### INPUT FOR THIS TASK
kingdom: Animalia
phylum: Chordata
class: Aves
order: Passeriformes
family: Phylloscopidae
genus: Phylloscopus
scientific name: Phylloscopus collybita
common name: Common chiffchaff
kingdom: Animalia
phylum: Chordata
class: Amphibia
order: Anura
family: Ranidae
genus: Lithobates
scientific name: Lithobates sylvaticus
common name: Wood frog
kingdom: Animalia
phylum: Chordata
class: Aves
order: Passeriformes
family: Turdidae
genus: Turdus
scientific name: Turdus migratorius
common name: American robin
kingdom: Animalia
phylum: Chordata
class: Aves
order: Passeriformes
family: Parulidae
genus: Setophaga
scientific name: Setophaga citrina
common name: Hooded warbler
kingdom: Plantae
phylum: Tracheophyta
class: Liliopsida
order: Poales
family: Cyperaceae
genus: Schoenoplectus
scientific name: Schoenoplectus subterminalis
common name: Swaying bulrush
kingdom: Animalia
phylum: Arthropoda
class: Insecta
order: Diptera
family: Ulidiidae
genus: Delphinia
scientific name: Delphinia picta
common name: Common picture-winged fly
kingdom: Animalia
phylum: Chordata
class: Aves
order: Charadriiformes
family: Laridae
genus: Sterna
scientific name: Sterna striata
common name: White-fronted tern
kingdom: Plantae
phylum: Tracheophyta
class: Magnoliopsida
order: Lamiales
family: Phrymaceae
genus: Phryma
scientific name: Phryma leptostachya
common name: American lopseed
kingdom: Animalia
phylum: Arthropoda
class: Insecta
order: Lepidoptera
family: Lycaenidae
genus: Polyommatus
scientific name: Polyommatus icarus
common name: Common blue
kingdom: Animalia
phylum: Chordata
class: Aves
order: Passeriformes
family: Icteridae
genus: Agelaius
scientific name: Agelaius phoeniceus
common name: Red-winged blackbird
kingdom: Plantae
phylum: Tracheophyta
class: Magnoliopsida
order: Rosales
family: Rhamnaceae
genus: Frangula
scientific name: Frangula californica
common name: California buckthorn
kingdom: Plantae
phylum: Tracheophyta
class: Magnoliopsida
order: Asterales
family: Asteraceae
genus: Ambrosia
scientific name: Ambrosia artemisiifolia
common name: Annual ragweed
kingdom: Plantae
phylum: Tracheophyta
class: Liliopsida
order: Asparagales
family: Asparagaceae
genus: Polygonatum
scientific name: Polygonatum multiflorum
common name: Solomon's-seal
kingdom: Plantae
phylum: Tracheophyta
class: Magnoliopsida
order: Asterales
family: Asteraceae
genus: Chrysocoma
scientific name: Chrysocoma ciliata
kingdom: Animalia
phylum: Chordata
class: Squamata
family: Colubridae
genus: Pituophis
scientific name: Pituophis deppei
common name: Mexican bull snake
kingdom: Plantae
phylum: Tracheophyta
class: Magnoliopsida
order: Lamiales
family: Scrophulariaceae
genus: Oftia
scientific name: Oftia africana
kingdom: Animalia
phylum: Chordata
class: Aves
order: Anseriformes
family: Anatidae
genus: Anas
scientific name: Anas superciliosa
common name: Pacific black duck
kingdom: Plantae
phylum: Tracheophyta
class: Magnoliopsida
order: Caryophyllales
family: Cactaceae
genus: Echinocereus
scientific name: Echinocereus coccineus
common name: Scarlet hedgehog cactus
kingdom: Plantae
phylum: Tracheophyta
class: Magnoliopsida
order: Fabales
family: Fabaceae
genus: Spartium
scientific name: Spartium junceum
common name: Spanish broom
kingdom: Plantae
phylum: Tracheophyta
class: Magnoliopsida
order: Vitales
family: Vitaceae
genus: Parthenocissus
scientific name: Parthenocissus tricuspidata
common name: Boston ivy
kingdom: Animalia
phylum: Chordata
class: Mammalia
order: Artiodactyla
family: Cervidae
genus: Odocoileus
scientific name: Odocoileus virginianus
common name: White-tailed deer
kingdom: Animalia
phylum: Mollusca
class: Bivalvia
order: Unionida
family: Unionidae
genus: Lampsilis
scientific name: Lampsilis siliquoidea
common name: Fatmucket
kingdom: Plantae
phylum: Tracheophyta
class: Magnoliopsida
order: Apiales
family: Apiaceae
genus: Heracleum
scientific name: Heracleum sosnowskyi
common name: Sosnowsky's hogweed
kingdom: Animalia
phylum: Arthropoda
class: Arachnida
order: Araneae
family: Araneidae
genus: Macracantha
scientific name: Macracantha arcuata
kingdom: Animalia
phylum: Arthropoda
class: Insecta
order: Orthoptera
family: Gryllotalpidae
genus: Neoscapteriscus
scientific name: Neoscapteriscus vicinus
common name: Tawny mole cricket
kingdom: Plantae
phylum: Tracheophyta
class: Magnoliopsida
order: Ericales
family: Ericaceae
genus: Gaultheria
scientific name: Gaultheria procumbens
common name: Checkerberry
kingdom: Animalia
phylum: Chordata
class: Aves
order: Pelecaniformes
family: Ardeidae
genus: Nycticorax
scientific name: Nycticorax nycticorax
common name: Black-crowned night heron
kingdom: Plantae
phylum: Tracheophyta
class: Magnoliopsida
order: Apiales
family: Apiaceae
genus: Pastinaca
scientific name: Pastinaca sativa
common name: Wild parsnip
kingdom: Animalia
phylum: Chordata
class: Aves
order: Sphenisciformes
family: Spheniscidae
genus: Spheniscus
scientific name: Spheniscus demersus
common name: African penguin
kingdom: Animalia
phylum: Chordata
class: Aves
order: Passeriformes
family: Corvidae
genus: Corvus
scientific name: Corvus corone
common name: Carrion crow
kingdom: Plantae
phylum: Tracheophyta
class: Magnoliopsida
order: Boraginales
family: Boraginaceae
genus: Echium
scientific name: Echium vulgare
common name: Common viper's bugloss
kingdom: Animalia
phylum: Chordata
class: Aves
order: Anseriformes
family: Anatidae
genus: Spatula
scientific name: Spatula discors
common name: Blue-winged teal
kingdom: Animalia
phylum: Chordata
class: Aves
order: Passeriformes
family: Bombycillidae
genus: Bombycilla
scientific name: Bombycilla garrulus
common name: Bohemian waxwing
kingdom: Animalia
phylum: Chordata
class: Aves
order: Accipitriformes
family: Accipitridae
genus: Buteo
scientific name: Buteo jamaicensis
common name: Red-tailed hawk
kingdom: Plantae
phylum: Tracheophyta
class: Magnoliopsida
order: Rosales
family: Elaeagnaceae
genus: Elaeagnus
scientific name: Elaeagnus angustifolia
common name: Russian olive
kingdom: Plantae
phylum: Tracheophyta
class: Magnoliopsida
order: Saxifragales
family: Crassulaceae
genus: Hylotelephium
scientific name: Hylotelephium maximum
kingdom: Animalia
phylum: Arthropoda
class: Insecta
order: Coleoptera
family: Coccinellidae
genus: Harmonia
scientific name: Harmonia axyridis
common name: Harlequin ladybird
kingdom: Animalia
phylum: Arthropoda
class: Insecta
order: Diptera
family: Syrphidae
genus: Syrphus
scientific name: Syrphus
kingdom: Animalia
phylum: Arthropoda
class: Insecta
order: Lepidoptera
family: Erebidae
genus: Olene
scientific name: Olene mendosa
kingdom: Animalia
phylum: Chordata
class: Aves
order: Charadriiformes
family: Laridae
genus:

### STATED EXERCISE
Update the listing by changing each "common name" to "vernacular name", and give the full listing back with nothing else altered.

### EXPECTED ANSWER
kingdom: Animalia
phylum: Chordata
class: Aves
order: Passeriformes
family: Phylloscopidae
genus: Phylloscopus
scientific name: Phylloscopus collybita
vernacular name: Common chiffchaff
kingdom: Animalia
phylum: Chordata
class: Amphibia
order: Anura
family: Ranidae
genus: Lithobates
scientific name: Lithobates sylvaticus
vernacular name: Wood frog
kingdom: Animalia
phylum: Chordata
class: Aves
order: Passeriformes
family: Turdidae
genus: Turdus
scientific name: Turdus migratorius
vernacular name: American robin
kingdom: Animalia
phylum: Chordata
class: Aves
order: Passeriformes
family: Parulidae
genus: Setophaga
scientific name: Setophaga citrina
vernacular name: Hooded warbler
kingdom: Plantae
phylum: Tracheophyta
class: Liliopsida
order: Poales
family: Cyperaceae
genus: Schoenoplectus
scientific name: Schoenoplectus subterminalis
vernacular name: Swaying bulrush
kingdom: Animalia
phylum: Arthropoda
class: Insecta
order: Diptera
family: Ulidiidae
genus: Delphinia
scientific name: Delphinia picta
vernacular name: Common picture-winged fly
kingdom: Animalia
phylum: Chordata
class: Aves
order: Charadriiformes
family: Laridae
genus: Sterna
scientific name: Sterna striata
vernacular name: White-fronted tern
kingdom: Plantae
phylum: Tracheophyta
class: Magnoliopsida
order: Lamiales
family: Phrymaceae
genus: Phryma
scientific name: Phryma leptostachya
vernacular name: American lopseed
kingdom: Animalia
phylum: Arthropoda
class: Insecta
order: Lepidoptera
family: Lycaenidae
genus: Polyommatus
scientific name: Polyommatus icarus
vernacular name: Common blue
kingdom: Animalia
phylum: Chordata
class: Aves
order: Passeriformes
family: Icteridae
genus: Agelaius
scientific name: Agelaius phoeniceus
vernacular name: Red-winged blackbird
kingdom: Plantae
phylum: Tracheophyta
class: Magnoliopsida
order: Rosales
family: Rhamnaceae
genus: Frangula
scientific name: Frangula californica
vernacular name: California buckthorn
kingdom: Plantae
phylum: Tracheophyta
class: Magnoliopsida
order: Asterales
family: Asteraceae
genus: Ambrosia
scientific name: Ambrosia artemisiifolia
vernacular name: Annual ragweed
kingdom: Plantae
phylum: Tracheophyta
class: Liliopsida
order: Asparagales
family: Asparagaceae
genus: Polygonatum
scientific name: Polygonatum multiflorum
vernacular name: Solomon's-seal
kingdom: Plantae
phylum: Tracheophyta
class: Magnoliopsida
order: Asterales
family: Asteraceae
genus: Chrysocoma
scientific name: Chrysocoma ciliata
kingdom: Animalia
phylum: Chordata
class: Squamata
family: Colubridae
genus: Pituophis
scientific name: Pituophis deppei
vernacular name: Mexican bull snake
kingdom: Plantae
phylum: Tracheophyta
class: Magnoliopsida
order: Lamiales
family: Scrophulariaceae
genus: Oftia
scientific name: Oftia africana
kingdom: Animalia
phylum: Chordata
class: Aves
order: Anseriformes
family: Anatidae
genus: Anas
scientific name: Anas superciliosa
vernacular name: Pacific black duck
kingdom: Plantae
phylum: Tracheophyta
class: Magnoliopsida
order: Caryophyllales
family: Cactaceae
genus: Echinocereus
scientific name: Echinocereus coccineus
vernacular name: Scarlet hedgehog cactus
kingdom: Plantae
phylum: Tracheophyta
class: Magnoliopsida
order: Fabales
family: Fabaceae
genus: Spartium
scientific name: Spartium junceum
vernacular name: Spanish broom
kingdom: Plantae
phylum: Tracheophyta
class: Magnoliopsida
order: Vitales
family: Vitaceae
genus: Parthenocissus
scientific name: Parthenocissus tricuspidata
vernacular name: Boston ivy
kingdom: Animalia
phylum: Chordata
class: Mammalia
order: Artiodactyla
family: Cervidae
genus: Odocoileus
scientific name: Odocoileus virginianus
vernacular name: White-tailed deer
kingdom: Animalia
phylum: Mollusca
class: Bivalvia
order: Unionida
family: Unionidae
genus: Lampsilis
scientific name: Lampsilis siliquoidea
vernacular name: Fatmucket
kingdom: Plantae
phylum: Tracheophyta
class: Magnoliopsida
order: Apiales
family: Apiaceae
genus: Heracleum
scientific name: Heracleum sosnowskyi
vernacular name: Sosnowsky's hogweed
kingdom: Animalia
phylum: Arthropoda
class: Arachnida
order: Araneae
family: Araneidae
genus: Macracantha
scientific name: Macracantha arcuata
kingdom: Animalia
phylum: Arthropoda
class: Insecta
order: Orthoptera
family: Gryllotalpidae
genus: Neoscapteriscus
scientific name: Neoscapteriscus vicinus
vernacular name: Tawny mole cricket
kingdom: Plantae
phylum: Tracheophyta
class: Magnoliopsida
order: Ericales
family: Ericaceae
genus: Gaultheria
scientific name: Gaultheria procumbens
vernacular name: Checkerberry
kingdom: Animalia
phylum: Chordata
class: Aves
order: Pelecaniformes
family: Ardeidae
genus: Nycticorax
scientific name: Nycticorax nycticorax
vernacular name: Black-crowned night heron
kingdom: Plantae
phylum: Tracheophyta
class: Magnoliopsida
order: Apiales
family: Apiaceae
genus: Pastinaca
scientific name: Pastinaca sativa
vernacular name: Wild parsnip
kingdom: Animalia
phylum: Chordata
class: Aves
order: Sphenisciformes
family: Spheniscidae
genus: Spheniscus
scientific name: Spheniscus demersus
vernacular name: African penguin
kingdom: Animalia
phylum: Chordata
class: Aves
order: Passeriformes
family: Corvidae
genus: Corvus
scientific name: Corvus corone
vernacular name: Carrion crow
kingdom: Plantae
phylum: Tracheophyta
class: Magnoliopsida
order: Boraginales
family: Boraginaceae
genus: Echium
scientific name: Echium vulgare
vernacular name: Common viper's bugloss
kingdom: Animalia
phylum: Chordata
class: Aves
order: Anseriformes
family: Anatidae
genus: Spatula
scientific name: Spatula discors
vernacular name: Blue-winged teal
kingdom: Animalia
phylum: Chordata
class: Aves
order: Passeriformes
family: Bombycillidae
genus: Bombycilla
scientific name: Bombycilla garrulus
vernacular name: Bohemian waxwing
kingdom: Animalia
phylum: Chordata
class: Aves
order: Accipitriformes
family: Accipitridae
genus: Buteo
scientific name: Buteo jamaicensis
vernacular name: Red-tailed hawk
kingdom: Plantae
phylum: Tracheophyta
class: Magnoliopsida
order: Rosales
family: Elaeagnaceae
genus: Elaeagnus
scientific name: Elaeagnus angustifolia
vernacular name: Russian olive
kingdom: Plantae
phylum: Tracheophyta
class: Magnoliopsida
order: Saxifragales
family: Crassulaceae
genus: Hylotelephium
scientific name: Hylotelephium maximum
kingdom: Animalia
phylum: Arthropoda
class: Insecta
order: Coleoptera
family: Coccinellidae
genus: Harmonia
scientific name: Harmonia axyridis
vernacular name: Harlequin ladybird
kingdom: Animalia
phylum: Arthropoda
class: Insecta
order: Diptera
family: Syrphidae
genus: Syrphus
scientific name: Syrphus
kingdom: Animalia
phylum: Arthropoda
class: Insecta
order: Lepidoptera
family: Erebidae
genus: Olene
scientific name: Olene mendosa
kingdom: Animalia
phylum: Chordata
class: Aves
order: Charadriiformes
family: Laridae
genus:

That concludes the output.